Это дома-то, в двадцатитрехградусную жару, вызванную бесперебойно работающим отоплением.
— Кошмар, — прошептала Корнелия.
— А что делать. — Кора сегодня была настроена на философский лад. — Я хотя бы могу радоваться за тебя, что ты живешь, как тебе нравится.
— Ничего, — в тысячный раз пообещала Корнелия, — вот станешь совершеннолетней — подыщем тебе какую-нибудь квартирку, будешь ее оплачивать и делать что заблагорассудится.
— А еще лучше — если я смогу поселиться вместе с тобой.
— Или вместе со мной, — согласилась Корнелия. — Мама на кухне?
— Да. Но уже бегает взад-вперед с тарелками из столовой и обратно. Наверняка сейчас примется шуметь на меня, что я бросила помогать ей.
— Ладно. Давай-ка я отнесу на кухню и пирог, и сок. Может, и для меня найдется дело. Папа уже дома?
— Папа задерживается. Он звонил, сказал, что приедет, как только закончится совещание. Мама уже кипит.
— Закипает? — засмеялась Корнелия.
—
— Разумеется. Семейный ужин — это ведь святое… Интересно, а что было бы, если бы мне в какую-нибудь пятницу предстояло такое свидание, которое невозможно отменить?
— Мама поняла бы это свидание, разве что оно было бы назначено тебе самим принцем Уэльским.
— Безнадежно. Слушай, Кори, ты в самом деле не можешь переодеться? Выглядишь, как воспитанница закрытого пансиона. Просто кошмар. Как насчет домашнего бирюзового костюмчика, который я дарила тебе на прошлое Рождество?
— Исключено. — Кора грустно покачала головой. Потом с одобрением, восхищением и завистью одновременно она оглядела сестру со всех сторон. — Выражаешь свой протест?
— Нет. — Корнелия задрала нос. — Хотя, впрочем… да. Но это скорее ради тебя. На меня-то она никак не может повлиять, как бы ни старалась. Руки коротки.
Самым впечатляющим в вечернем наряде Корнелии были тяжелые и грубые, почти подростковые кожаные ботинки с нарочито вызывающей — розовой — шнуровкой.
Эта шнуровка, впрочем, гармонировала с коротким розовым пальто и коралловым блеском на губах Корнелии.
Под снятым пальто обнаружилась туника насыщенного оливкового цвета. Рукава были нарочито длинными, вырез — узким и глубоким, подол — асимметричным.
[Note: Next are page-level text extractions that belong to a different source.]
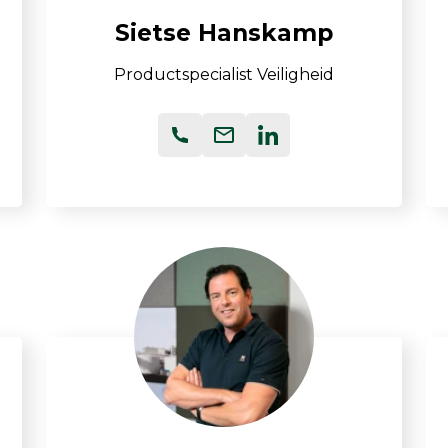
Sietse Hanskamp
TSI OmniTrak™
Productspecialist Veiligheid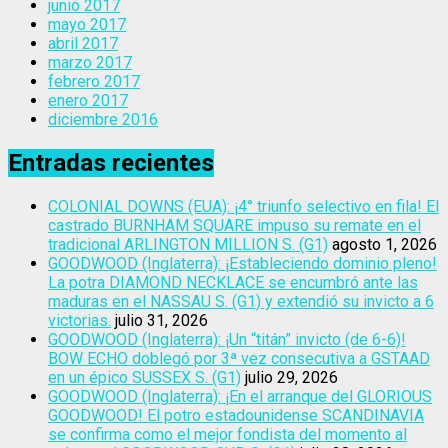
junio 2017
mayo 2017
abril 2017
marzo 2017
febrero 2017
enero 2017
diciembre 2016
Entradas recientes
COLONIAL DOWNS (EUA): ¡4° triunfo selectivo en fila! El
castrado BURNHAM SQUARE impuso su remate en el
tradicional ARLINGTON MILLION S. (G1)
agosto 1, 2026
GOODWOOD (Inglaterra): ¡Estableciendo dominio pleno!
La potra DIAMOND NECKLACE se encumbró ante las
maduras en el NASSAU S. (G1) y extendió su invicto a 6
victorias.
julio 31, 2026
GOODWOOD (Inglaterra): ¡Un “titán” invicto (de 6-6)!
BOW ECHO doblegó por 3ª vez consecutiva a GSTAAD
en un épico SUSSEX S. (G1)
julio 29, 2026
GOODWOOD (Inglaterra): ¡En el arranque del GLORIOUS
GOODWOOD! El potro estadounidense SCANDINAVIA
se confirma como el mejor fondista del momento al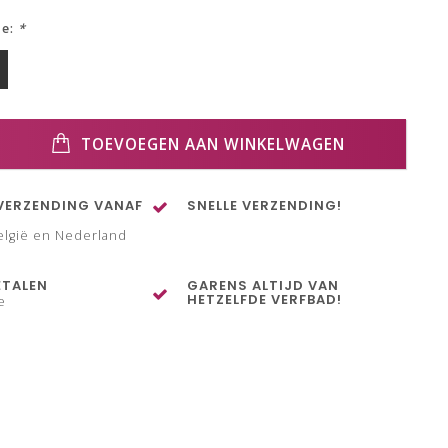
ze:
*
TOEVOEGEN AAN WINKELWAGEN
VERZENDING VANAF
SNELLE VERZENDING!
elgië en Nederland
ETALEN
GARENS ALTIJD VAN
HETZELFDE VERFBAD!
e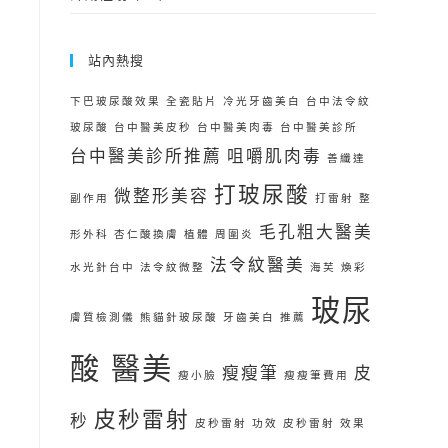
站內熱搜
下巴玻尿酸效果
全瓷貼片
冷光牙齒美白
台中法令紋
玻尿酸
台中醫美皮秒
台中醫美肉毒
台中醫美診所
台中醫美診所推薦
咀嚼肌肉毒
善纖達
打玻尿酸
微整形美容
副作用
打雷射
整
毛孔粗大醫美
形外科
杏仁酸換膚
植體 周圍炎
法令紋醫美
水光針台中
法令紋微整
海芙
煥彩
玻尿
膚質檢測儀
熊貓針玻尿酸
牙齒美白 推薦
酸 醫美
瘦瘦筆
皮
瘦小臉
瘦瘦筆費用
皮秒雷射
秒
皮秒雷射 功效
皮秒雷射 效果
Туника удачно гармонировала с колье, выполненным в виде грубой железной цепочки со звеньями разной формы и размера. К тунике отлично подходили потертые джинсы в обтяжку. Кое-где на коленях джинсы были даже порваны.
Кора поставила этому наряду девять баллов из десяти возможных. По мнению же Корнелии, любое модное жюри на показе сочло бы ее ансамбль дерзким, вызывающим, но и стильным и продуманным.
Корнелия и мать столкнулись в гостиной.
Мать несла в руках большую миску салата: огурцы, перец, петрушка, капуста. Выглядела она так, словно и не покидала свой начальственный кабинет. Волосы с медным отливом переходили в густой оттенок красного дерева и были убраны в высокую прическу. На тонких губах была кирпичного цвета помада. Серые глаза смотрели на мир прищуренно, были донельзя сосредоточенными. Мать отделяла их от мира толстыми стеклами очков в золотой оправе. Картину довершал кроваво-красный маникюр на длинных и острых ногтях. Разумеется, мать была в глухих черных кожаных туфлях, в излюбленном костюме для «домашних ужинов» — лиловый пиджак и лиловая юбка до колена с небольшим разрезом, рубашка с кипенно-белым жабо.
Словно никак не может сбросить рабочую маску, с досадой подумала Корнелия. Как можно раз за разом представать перед любимым мужем и двумя дочерьми в домашней обстановке в виде важного и занятого донельзя руководителя?
— Корнелия? Здравствуй!
— Привет, мама, — кивнула Корнелия.
— Боже мой! Что это за вид?!
— А что не так с моим видом? — удивилась невинно дочь. — Я, кажется, вполне одета… Туника, джинсы, носки. Ты ведь не захочешь, чтобы я прятала ноги в ботинках под скатерть?